“King For a Day, Fool For a Lifetime” is often maligned as the failed Faith No More album– with Trey Spruance from Mr. Bungle replacing departed guitarist Jim Martin and joining his Bungle bandmate Mike Patton, the results are in many ways as expected. With the benefit of history, its clear this is the most Patton-driven Faith No More album. Given that I approach Faith No More as a Mike Patton fan, and its his work that interests me, its no suprise that this is my favorite Faith No More record.
While the influence of Spruance and Patton on this recording is obvious, this is not like its contemporary Mr. Bungle albums (although in some ways, it is similar to “California”). The record is an excercise in spreading the wings, musically, of the band, and succeeds best when they move into different genres– the jazz-inflected grooves of “Evidence” (a feature for Spruance’s guitar playing) and “Caralho Voador” (a vocal feature for Patton), the horn-driven “lounge metal” sound of “Star A.D.” and the countryesque ballad “Take This Bottle” (with one of Patton’s best “straight” vocals) are all superb, not to mention the Bunglish “Cuckoo for Caca” and “Ugly in the Morning”– neither of these would be altogether out of place on a Mr. Bungle album.
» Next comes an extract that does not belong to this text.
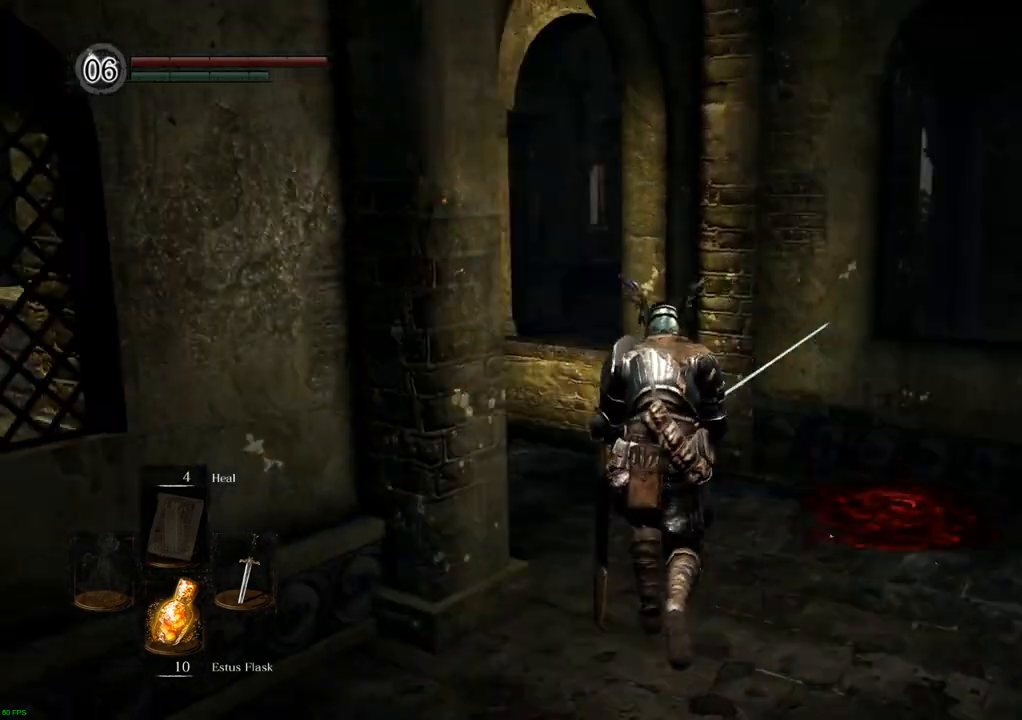
{"dt_ms": 500, "buttons": [], "left_stick": "up", "right_stick": "left", "events": []}
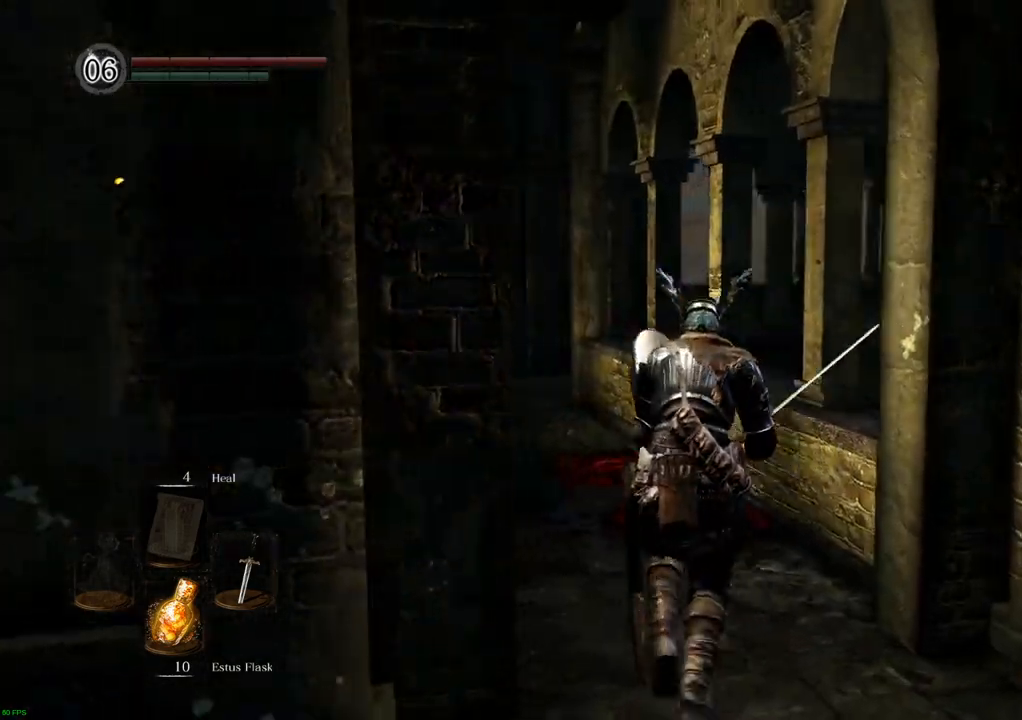
{"dt_ms": 500, "buttons": [], "left_stick": "up", "right_stick": "center", "events": [[333, "right_stick", "center"]]}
The material that feels more like the other Faith No More pieces works well too– benefiting largely from superior arrangement and variety of sonic approaches (“Get Out”, “King For a Day”, “The Gentle Art of Making Enemies”, “Digging the Grave”).
Long story short, if you approach Faith No More as a Mike Patton fan or a Mr. Bungle fan rather than an alternative/metal fan, this is the album to start with, it is bar none their best.